Ex-MBA President Pleads Guilty To Defrauding Fannie Mae
Ronald McCord, former Mortgage Bankers Association (MBA) president and founder of Oklahoma City-based First Mortgage Company (FMC), pleaded guilty to a slew of charges including defrauding Fannie Mae.
McCord, 71, was indicted by a grand jury in June 2020, with charges including bank fraud, money laundering, and making false claims to a financial institution. McCord pleaded guilty to five of the twenty-four charges. McCord served as MBA president in 1997, at which time the position was a volunteer role.
In the plea hearing, McCord admitted to defrauding Spirit Bank, Citizens State Bank, and their respective residential mortgage subsidiaries. An independent audit showed McCord had sold more than $14 million in loans “out of trust,” failing to repay when certain loans were refinanced or paid off. At the time, FMC’s lines of credit carried outstanding balances totaling $340 million.

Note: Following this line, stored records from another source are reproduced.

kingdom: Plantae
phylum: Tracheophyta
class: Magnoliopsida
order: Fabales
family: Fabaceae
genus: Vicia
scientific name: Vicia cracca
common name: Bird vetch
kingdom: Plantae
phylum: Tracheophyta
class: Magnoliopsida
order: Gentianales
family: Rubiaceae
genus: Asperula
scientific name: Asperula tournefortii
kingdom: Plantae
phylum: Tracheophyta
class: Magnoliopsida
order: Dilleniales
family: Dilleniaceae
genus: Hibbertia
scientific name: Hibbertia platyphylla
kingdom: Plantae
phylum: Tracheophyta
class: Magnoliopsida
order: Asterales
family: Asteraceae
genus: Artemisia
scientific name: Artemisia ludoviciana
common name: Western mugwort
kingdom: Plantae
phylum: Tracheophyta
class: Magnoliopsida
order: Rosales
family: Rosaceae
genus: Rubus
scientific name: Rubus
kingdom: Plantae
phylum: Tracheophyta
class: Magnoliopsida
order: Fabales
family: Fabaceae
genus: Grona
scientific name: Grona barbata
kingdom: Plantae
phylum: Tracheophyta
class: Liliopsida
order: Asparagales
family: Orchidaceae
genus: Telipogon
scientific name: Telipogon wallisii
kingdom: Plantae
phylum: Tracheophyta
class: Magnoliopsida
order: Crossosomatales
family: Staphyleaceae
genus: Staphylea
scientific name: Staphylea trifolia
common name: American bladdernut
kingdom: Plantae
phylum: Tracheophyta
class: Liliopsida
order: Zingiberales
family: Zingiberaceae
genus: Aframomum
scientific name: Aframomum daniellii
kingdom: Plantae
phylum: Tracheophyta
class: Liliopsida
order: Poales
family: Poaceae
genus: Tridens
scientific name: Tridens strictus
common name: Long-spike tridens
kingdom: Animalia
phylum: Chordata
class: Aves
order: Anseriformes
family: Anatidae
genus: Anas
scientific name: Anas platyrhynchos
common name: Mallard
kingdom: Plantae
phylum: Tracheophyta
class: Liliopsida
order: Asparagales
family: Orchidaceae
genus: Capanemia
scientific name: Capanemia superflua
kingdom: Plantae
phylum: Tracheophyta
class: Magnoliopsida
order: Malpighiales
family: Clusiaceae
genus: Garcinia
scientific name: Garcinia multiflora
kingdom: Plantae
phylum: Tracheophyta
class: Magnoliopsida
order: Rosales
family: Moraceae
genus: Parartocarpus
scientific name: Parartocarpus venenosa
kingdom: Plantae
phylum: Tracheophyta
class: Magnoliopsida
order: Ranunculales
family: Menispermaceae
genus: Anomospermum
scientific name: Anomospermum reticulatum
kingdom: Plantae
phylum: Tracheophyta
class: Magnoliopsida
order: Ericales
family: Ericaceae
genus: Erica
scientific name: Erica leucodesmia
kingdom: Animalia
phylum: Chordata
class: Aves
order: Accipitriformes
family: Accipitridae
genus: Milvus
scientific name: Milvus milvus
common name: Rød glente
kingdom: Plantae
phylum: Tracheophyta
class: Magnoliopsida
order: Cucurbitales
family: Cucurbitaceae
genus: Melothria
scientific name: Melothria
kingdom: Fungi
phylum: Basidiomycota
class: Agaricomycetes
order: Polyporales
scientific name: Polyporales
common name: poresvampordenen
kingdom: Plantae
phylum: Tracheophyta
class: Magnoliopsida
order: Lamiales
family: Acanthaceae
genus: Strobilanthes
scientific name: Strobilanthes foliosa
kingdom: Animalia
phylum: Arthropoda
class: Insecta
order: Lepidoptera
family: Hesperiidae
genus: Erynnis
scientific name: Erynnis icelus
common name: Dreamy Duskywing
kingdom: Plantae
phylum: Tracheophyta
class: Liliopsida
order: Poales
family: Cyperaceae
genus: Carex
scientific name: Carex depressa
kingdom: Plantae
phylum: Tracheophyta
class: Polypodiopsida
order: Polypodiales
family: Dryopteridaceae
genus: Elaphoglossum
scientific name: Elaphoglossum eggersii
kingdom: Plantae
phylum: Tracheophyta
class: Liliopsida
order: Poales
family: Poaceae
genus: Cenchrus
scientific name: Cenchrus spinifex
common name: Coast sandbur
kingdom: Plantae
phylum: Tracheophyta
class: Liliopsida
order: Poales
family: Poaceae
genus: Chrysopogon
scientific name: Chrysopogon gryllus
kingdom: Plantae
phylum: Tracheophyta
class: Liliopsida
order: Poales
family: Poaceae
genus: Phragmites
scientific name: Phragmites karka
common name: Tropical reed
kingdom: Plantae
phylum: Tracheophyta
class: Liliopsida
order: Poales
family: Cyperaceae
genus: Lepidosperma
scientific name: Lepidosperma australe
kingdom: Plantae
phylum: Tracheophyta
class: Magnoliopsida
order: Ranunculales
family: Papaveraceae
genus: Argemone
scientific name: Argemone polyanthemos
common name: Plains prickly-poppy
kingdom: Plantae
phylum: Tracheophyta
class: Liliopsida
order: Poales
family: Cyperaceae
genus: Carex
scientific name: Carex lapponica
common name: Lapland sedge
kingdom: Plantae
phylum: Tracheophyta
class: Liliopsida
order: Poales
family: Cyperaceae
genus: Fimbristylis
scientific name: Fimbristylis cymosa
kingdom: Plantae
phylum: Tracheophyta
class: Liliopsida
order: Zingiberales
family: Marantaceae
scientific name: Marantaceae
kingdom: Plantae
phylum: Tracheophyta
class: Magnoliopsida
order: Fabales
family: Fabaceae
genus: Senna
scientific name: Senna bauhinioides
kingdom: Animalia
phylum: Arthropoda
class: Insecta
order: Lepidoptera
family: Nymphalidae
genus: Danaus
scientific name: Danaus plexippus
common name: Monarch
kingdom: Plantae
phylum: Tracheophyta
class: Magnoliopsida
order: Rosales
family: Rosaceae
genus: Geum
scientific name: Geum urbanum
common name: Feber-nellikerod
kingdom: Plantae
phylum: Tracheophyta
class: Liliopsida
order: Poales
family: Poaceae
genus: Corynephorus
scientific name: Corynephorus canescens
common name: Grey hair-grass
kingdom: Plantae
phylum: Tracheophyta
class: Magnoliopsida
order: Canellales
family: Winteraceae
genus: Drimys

McCord further admitted to making materially false statements and representations to CapLOC in a bid for quick funding after Spirit and Citizens cut him off.
Finally, FMC serviced 12,000 loans for Fannie Mae, through which McCord defrauded the company by using escrow money intended to pay homeowner’s taxes for FMC’s operating expenses. He laundered the proceeds by wiring it to a custom home builder as payment for work on his Colorado home.
“This was a carefully calculated scheme by which the defendant defrauded local banks out of tens of millions of dollars, made false statements to a financial institution, diverted escrow monies intended to pay homeowners’ taxes and insurance premiums to cover his company’s operating expenses, and then laundered the proceeds to fund his lavish lifestyle,” acting U.S. attorney Robert Troester said in a statement.
The judge determined that McCord had caused the loss of more than $95 million to local and national financial institutions and to local borrowers. McCord will self-surrender on January 6 for his prison sentence, after which McCord will be on probation for three years.
The investigation was conducted by the FBI’s Oklahoma City office, as well as the offices of inspector general at both the Federal Housing Finance Agency and the Federal Deposit Insurance Corporation.